HDFS is designed to shop a lot of data, typically petabytes (for very large files), gigabytes, and terabytes. This is accomplished by using a cake-structured filesystem. Individual files are carve up into stock-still-size blocks that are stored on machines across the cluster. Files made of several blocks generally practice not have all of their blocks stored on a unmarried machine.

HDFS ensures reliability past replicating blocks and distributing the replicas beyond the cluster. The default replication gene is three, meaning that each block exists iii times on the cluster. Cake-level replication enables data availability fifty-fifty when machines neglect.

This chapter begins past introducing the cadre concepts of HDFS and explains how to interact with the filesystem using the native born commands.

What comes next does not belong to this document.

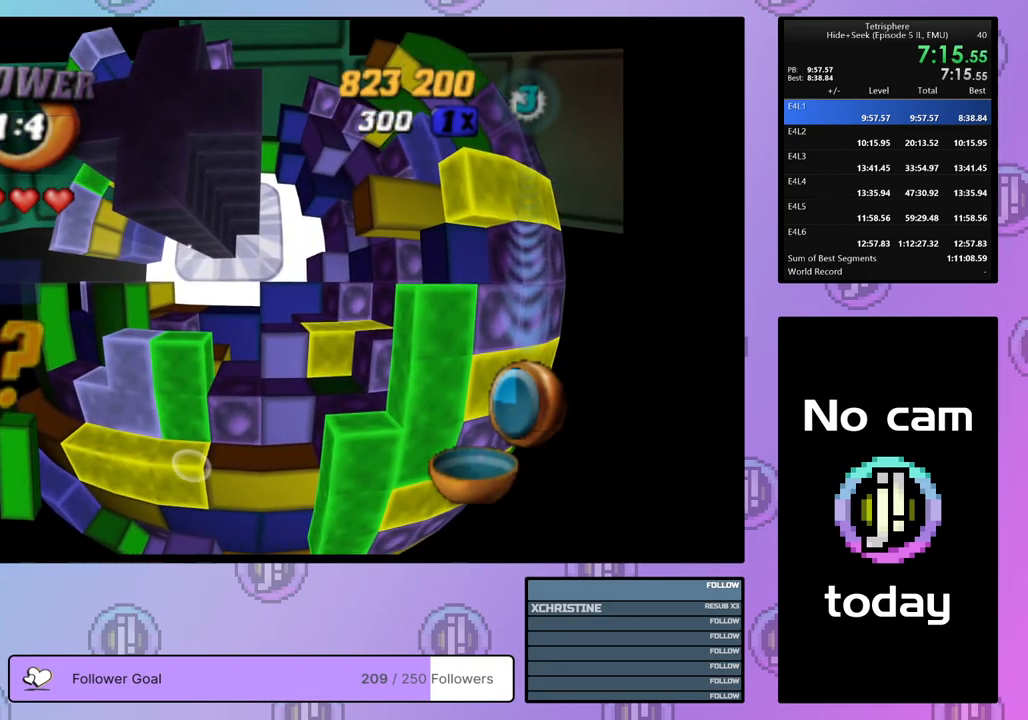
{"buttons": ["CROSS", "SQUARE"], "right_stick": "center", "events": [[33, "CROSS", "down"], [33, "SQUARE", "down"], [100, "CROSS", "up"], [100, "SQUARE", "up"], [183, "CROSS", "down"], [183, "SQUARE", "down"], [267, "CROSS", "up"], [267, "SQUARE", "up"], [333, "CROSS", "down"], [333, "SQUARE", "down"], [433, "CROSS", "up"], [433, "SQUARE", "up"], [500, "CROSS", "down"], [500, "SQUARE", "down"]]}
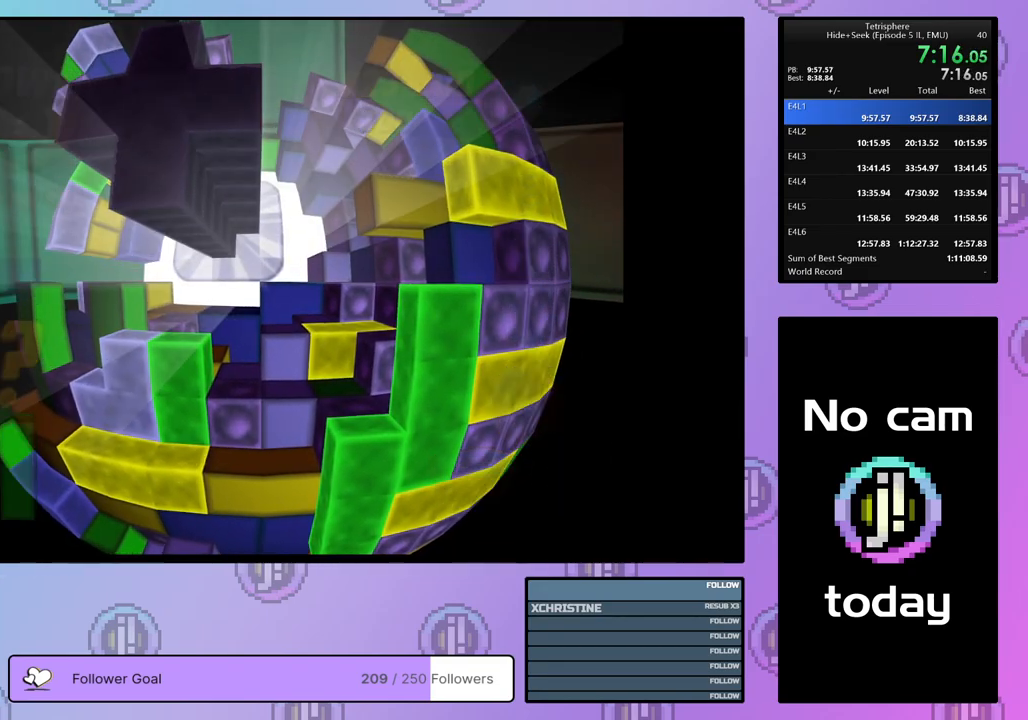
{"buttons": ["CROSS", "SQUARE"], "right_stick": "center", "events": [[100, "CROSS", "up"], [100, "SQUARE", "up"], [150, "CROSS", "down"], [150, "SQUARE", "down"], [233, "SQUARE", "up"], [250, "CROSS", "up"], [317, "CROSS", "down"], [317, "SQUARE", "down"], [400, "CROSS", "up"], [400, "SQUARE", "up"], [467, "CROSS", "down"], [467, "SQUARE", "down"]]}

After a few examples, a Python client library is introduced that enables HDFS to be accessed programmatically from inside Python applications.

Overview of HDFS

The architectural design of HDFS is equanimous of two processes: a process known every bit the NameNode holds the metadata for the filesystem, and i or more DataNode processes store the blocks that make upwards the files. The NameNode and DataNode processes can run on a single auto, but HDFS clusters commonly consist of a dedicated server running the NameNode procedure and perhaps thousands of machines running the DataNode procedure.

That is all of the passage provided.